L'Oreille (Ucho) (1970) de Karel Kachyna
Kachyna, autre tchèque de cette nouvelle vague de l'Est, attaque lui en frontal l'univers d'un régime totalitaire - film qui fut bien entendu interdit dans cette époque pas si lontaine. Mélange de Qui a peur de Virginia Woolf? (le couple s'engueule du début à la fin) et de Big Brother is hearing you (leur maison est truffée de micro), la tension est palpable du début à la fin de ce film: l'ère de la paranoïa est en marche.
Un couple formé d'un secrétaire d'un ministre et de sa femme méchamment avinée rentre chez lui après une fête bien arrosée en présence du président et de membres du parti. Plusieurs incidents semblent s'être passés pendant leur absence, portes laissées étrangement ouvertes, électricité coupée, sans parler de cette voiture en stationnement à quelques pas de leur maison. Ludvik, se remémorant les discussions de la soirée et les purges décidées (son ministre en particulier a sauté), rentre très rapidement dans une ère du soupçon : il brûle tous les papiers et divers dossiers pouvant le compromettre, s'attendant à tout moment à voir débarquer chez lui ces hommes qui rôdent dans son jardin. La pénombre du lieu rajoute à l'angoisse et les constantes remontrances de sa femme (ils devraient célébrer leur dix ans de mariage) ne détendent en rien l'atmosphère. Kachyna entremêle son récit de flash-back se passant durant cette fête filmée en partie en caméra subjective, et dont l'ambiance presque surréaliste (musique stressante, débauche de gens ivres, filles faciles qui défilent dans un rire...) tranche avec la réalité de l'instant -même le téléphone a été coupé- et la prise de conscience d'un danger immédiat : toutes les petites phrases font soudainement sens ("Pourquoi Machine voulait-elle savoir si notre maison était froide en hiver?") et plutôt que de faire corps ensemble, les deux partenaires déversent l'un sur l'autre leur agressivité, comme des bêtes sauvages affolées. La visite d'une bande de potes du gouvernement complètement pétés n'arrange rien - peut-être sont-ils venus finir le travail et placer d'autres micros -, et toutes les pires suspicions sur son avenir peuvent se lire dans le regard de Ludvik qui commencent à entrevoir sa possible arrestation... Même si la fin pourrait apporter une sorte de soulagement, l'ultime image arrêtée sur nos deux personnages face caméra, nous fait prendre conscience à quel point ce règne de la peur ne fait jamais que réellement commencer pour eux. Brrrrrrrrrrrrrr.....

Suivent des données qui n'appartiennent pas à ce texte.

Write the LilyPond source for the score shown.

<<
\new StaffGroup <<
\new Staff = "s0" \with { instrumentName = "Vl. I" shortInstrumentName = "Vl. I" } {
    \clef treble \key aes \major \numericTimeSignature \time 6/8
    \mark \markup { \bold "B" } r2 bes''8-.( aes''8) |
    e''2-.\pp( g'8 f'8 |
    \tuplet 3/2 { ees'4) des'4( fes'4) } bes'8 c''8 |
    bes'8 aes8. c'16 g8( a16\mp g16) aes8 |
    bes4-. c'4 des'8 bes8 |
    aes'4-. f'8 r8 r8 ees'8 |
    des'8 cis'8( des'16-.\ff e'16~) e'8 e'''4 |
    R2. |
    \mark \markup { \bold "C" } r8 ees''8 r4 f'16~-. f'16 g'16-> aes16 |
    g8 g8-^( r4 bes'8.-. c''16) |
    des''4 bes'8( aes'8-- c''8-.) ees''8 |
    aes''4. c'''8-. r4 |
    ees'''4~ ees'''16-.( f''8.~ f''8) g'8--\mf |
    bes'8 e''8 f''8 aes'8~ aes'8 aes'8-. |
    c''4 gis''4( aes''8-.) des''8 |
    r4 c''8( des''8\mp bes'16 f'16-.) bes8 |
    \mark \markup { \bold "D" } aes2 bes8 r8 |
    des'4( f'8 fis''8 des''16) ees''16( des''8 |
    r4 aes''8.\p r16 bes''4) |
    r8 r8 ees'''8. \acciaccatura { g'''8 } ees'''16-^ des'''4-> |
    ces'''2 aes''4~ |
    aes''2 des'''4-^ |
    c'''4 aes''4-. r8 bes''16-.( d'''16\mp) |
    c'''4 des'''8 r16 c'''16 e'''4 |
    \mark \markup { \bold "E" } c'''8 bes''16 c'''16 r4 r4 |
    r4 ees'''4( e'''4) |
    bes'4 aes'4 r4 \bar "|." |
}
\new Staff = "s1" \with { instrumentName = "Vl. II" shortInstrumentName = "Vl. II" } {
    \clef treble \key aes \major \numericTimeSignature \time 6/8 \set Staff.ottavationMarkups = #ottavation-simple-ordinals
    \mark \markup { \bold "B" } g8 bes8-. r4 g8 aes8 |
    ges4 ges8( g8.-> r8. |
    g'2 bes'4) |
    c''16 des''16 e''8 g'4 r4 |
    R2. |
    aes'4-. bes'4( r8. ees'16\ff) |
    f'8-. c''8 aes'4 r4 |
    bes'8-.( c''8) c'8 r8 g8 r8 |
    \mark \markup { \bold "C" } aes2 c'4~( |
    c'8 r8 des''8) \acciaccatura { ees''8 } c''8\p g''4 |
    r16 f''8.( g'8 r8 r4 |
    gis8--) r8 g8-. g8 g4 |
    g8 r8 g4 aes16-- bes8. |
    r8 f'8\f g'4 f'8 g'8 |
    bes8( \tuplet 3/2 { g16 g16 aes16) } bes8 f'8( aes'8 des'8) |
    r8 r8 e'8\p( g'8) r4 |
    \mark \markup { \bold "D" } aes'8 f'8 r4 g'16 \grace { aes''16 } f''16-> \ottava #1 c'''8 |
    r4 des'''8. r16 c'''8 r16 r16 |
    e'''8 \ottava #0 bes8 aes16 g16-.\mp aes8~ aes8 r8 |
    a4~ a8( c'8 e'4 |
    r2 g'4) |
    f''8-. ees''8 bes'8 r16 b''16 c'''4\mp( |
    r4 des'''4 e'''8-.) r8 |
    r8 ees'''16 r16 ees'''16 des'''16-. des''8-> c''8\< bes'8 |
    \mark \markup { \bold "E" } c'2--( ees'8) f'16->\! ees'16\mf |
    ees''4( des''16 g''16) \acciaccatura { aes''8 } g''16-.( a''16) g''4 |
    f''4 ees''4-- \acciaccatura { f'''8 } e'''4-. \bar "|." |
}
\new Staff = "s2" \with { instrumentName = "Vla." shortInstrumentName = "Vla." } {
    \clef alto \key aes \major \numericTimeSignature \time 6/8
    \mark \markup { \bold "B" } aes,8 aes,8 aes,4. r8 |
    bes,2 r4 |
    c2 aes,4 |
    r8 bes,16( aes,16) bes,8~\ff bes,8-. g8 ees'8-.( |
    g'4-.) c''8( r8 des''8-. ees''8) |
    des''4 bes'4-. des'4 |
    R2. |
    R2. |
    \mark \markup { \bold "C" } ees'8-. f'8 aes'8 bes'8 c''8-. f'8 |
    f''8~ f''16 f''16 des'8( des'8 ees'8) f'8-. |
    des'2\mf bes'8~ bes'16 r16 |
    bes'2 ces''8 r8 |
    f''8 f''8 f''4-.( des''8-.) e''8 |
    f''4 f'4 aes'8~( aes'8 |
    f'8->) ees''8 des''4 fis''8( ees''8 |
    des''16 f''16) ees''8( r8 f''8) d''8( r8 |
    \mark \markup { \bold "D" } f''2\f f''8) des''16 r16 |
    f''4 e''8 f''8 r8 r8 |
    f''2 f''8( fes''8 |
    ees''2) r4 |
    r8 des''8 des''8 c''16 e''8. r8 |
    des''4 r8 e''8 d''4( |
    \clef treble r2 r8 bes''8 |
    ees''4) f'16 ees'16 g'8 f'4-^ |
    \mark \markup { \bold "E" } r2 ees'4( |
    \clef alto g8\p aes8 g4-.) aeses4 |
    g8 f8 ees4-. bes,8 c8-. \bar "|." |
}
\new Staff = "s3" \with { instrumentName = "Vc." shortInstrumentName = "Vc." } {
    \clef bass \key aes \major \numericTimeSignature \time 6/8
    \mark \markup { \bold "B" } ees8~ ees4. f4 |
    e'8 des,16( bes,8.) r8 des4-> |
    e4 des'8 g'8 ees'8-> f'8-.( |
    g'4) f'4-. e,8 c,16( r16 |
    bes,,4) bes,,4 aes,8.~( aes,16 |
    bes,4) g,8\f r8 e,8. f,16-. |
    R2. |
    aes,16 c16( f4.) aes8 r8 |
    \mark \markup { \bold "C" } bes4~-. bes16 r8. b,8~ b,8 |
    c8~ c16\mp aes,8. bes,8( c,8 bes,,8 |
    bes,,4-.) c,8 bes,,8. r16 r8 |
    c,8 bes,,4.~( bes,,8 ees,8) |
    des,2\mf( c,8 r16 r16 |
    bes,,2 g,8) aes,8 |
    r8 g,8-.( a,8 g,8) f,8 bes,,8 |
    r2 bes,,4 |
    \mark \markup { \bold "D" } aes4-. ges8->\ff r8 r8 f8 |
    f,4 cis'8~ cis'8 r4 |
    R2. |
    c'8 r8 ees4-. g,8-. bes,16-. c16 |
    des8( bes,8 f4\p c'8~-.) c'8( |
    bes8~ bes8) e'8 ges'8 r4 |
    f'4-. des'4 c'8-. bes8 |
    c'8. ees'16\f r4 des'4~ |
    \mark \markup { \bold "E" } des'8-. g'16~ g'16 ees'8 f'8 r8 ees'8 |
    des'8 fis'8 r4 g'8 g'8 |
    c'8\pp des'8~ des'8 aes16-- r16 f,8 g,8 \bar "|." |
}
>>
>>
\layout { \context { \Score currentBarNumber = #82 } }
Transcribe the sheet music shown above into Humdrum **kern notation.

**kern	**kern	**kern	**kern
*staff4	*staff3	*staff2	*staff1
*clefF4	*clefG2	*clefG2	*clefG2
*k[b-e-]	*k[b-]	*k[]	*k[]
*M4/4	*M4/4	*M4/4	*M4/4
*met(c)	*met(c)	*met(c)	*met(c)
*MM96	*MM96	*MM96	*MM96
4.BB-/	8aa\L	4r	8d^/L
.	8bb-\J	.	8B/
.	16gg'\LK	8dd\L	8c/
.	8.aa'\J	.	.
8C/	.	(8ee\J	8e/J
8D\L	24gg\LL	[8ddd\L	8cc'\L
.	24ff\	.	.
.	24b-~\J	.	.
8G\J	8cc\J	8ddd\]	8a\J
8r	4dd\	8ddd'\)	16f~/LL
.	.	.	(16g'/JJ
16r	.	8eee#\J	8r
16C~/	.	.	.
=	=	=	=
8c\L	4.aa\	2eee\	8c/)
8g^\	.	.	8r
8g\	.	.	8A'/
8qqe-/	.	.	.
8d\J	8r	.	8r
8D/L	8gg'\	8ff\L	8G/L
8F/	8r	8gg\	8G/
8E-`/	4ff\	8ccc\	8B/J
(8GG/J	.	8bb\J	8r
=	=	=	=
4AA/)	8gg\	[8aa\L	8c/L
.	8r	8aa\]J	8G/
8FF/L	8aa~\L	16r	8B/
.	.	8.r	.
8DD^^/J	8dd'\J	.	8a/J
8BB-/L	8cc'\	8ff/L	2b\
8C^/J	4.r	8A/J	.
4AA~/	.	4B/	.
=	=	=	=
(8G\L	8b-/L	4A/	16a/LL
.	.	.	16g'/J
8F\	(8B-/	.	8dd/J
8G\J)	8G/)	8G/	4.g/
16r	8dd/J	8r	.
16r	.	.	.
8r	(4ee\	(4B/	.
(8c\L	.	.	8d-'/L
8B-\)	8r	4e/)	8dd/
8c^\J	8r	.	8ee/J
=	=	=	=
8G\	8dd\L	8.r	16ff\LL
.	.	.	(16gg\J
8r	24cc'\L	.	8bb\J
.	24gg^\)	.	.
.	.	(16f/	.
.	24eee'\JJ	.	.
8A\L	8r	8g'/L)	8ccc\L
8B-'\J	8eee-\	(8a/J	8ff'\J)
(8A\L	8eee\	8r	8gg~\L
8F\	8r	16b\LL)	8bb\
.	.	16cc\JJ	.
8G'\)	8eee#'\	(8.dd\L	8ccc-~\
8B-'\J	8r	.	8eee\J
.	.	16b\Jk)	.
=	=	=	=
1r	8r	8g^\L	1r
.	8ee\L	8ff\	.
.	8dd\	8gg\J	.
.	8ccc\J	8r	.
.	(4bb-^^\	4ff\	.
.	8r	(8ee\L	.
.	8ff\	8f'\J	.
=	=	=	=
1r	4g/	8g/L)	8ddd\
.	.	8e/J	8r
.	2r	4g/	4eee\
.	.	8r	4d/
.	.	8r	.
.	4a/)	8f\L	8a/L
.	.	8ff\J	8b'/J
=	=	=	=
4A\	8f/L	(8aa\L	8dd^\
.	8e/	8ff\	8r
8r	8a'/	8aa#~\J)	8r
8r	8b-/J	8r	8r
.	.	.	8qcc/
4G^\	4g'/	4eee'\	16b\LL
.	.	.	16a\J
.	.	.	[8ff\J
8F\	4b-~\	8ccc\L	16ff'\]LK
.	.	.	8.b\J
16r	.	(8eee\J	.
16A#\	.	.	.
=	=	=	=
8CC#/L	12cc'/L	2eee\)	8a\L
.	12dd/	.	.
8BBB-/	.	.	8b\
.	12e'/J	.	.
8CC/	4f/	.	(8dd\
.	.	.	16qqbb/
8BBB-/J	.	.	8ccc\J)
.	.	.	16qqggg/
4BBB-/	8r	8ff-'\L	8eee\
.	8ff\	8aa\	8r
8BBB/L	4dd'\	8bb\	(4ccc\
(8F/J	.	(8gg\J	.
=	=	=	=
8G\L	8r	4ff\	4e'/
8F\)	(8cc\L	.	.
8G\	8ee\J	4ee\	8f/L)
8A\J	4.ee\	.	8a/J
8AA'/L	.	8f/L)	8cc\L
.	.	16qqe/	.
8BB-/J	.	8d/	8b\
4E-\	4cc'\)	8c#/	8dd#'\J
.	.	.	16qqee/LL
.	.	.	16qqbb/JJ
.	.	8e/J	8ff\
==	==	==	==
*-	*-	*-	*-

Grâce à un montage particulièrement efficace - on suit notre couple pratiquement en temps réel durant cette longue nuit -, grâce à une dynamique évidente - les tensions internes dans le couple ne faisant que refléter les tensions invisibles de cet "ennemi" qui écoute sans se montrer - , Kachyna signe un film brut, sans concession -son scénariste était membre du parti-, un témoignage d'autant plus éprouvant du système totalitaire qu'il fut tourné alors même que l'armée soviétique était dans les rues. Bon, je vais faire un tour aux toilettes pour voir ce qui coince la chasse d'eau.